## What you are asked to do
Please give the data again in full, exactly as it reads.

## Records provided
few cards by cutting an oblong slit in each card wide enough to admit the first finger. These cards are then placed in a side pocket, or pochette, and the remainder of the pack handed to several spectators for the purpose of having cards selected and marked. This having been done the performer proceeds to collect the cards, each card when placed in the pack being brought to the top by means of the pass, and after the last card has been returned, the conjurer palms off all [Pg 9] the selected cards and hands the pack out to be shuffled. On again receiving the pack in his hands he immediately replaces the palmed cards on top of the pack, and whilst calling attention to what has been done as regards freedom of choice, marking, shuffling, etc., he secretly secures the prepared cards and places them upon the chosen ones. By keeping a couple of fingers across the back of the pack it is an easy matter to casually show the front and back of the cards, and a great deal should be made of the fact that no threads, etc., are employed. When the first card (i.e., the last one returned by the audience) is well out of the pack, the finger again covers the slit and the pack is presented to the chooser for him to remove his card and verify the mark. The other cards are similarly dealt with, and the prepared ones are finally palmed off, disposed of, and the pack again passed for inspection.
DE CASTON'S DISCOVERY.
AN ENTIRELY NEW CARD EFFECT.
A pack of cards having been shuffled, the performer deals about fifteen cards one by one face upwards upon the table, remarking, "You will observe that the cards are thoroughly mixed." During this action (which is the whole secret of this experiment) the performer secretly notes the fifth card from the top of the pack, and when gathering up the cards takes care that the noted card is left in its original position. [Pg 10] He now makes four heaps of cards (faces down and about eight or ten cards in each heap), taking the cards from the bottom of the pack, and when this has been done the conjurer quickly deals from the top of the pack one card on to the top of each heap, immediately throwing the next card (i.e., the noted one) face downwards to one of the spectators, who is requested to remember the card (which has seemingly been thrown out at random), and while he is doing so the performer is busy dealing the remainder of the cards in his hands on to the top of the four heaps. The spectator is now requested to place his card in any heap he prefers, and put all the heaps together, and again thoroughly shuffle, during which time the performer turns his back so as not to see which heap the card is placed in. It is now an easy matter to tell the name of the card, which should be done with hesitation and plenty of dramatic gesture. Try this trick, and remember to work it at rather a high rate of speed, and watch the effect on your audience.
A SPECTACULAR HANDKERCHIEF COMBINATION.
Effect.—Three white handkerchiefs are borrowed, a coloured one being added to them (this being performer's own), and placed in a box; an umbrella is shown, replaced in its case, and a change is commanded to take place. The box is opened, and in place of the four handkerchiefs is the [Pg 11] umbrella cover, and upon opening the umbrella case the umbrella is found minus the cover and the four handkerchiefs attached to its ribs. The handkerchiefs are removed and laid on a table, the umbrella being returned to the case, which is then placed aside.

## Reply to the exercise
few cards by cutting an oblong slit in each card wide enough to admit the first finger. These cards are then placed in a side pocket, or pochette, and the remainder of the pack handed to several spectators for the purpose of having cards selected and marked. This having been done the performer proceeds to collect the cards, each card when placed in the pack being brought to the top by means of the pass, and after the last card has been returned, the conjurer palms off all [Pg 9] the selected cards and hands the pack out to be shuffled. On again receiving the pack in his hands he immediately replaces the palmed cards on top of the pack, and whilst calling attention to what has been done as regards freedom of choice, marking, shuffling, etc., he secretly secures the prepared cards and places them upon the chosen ones. By keeping a couple of fingers across the back of the pack it is an easy matter to casually show the front and back of the cards, and a great deal should be made of the fact that no threads, etc., are employed. When the first card (i.e., the last one returned by the audience) is well out of the pack, the finger again covers the slit and the pack is presented to the chooser for him to remove his card and verify the mark. The other cards are similarly dealt with, and the prepared ones are finally palmed off, disposed of, and the pack again passed for inspection.
DE CASTON'S DISCOVERY.
AN ENTIRELY NEW CARD EFFECT.
A pack of cards having been shuffled, the performer deals about fifteen cards one by one face upwards upon the table, remarking, "You will observe that the cards are thoroughly mixed." During this action (which is the whole secret of this experiment) the performer secretly notes the fifth card from the top of the pack, and when gathering up the cards takes care that the noted card is left in its original position. [Pg 10] He now makes four heaps of cards (faces down and about eight or ten cards in each heap), taking the cards from the bottom of the pack, and when this has been done the conjurer quickly deals from the top of the pack one card on to the top of each heap, immediately throwing the next card (i.e., the noted one) face downwards to one of the spectators, who is requested to remember the card (which has seemingly been thrown out at random), and while he is doing so the performer is busy dealing the remainder of the cards in his hands on to the top of the four heaps. The spectator is now requested to place his card in any heap he prefers, and put all the heaps together, and again thoroughly shuffle, during which time the performer turns his back so as not to see which heap the card is placed in. It is now an easy matter to tell the name of the card, which should be done with hesitation and plenty of dramatic gesture. Try this trick, and remember to work it at rather a high rate of speed, and watch the effect on your audience.
A SPECTACULAR HANDKERCHIEF COMBINATION.
Effect.—Three white handkerchiefs are borrowed, a coloured one being added to them (this being performer's own), and placed in a box; an umbrella is shown, replaced in its case, and a change is commanded to take place. The box is opened, and in place of the four handkerchiefs is the [Pg 11] umbrella cover, and upon opening the umbrella case the umbrella is found minus the cover and the four handkerchiefs attached to its ribs. The handkerchiefs are removed and laid on a table, the umbrella being returned to the case, which is then placed aside.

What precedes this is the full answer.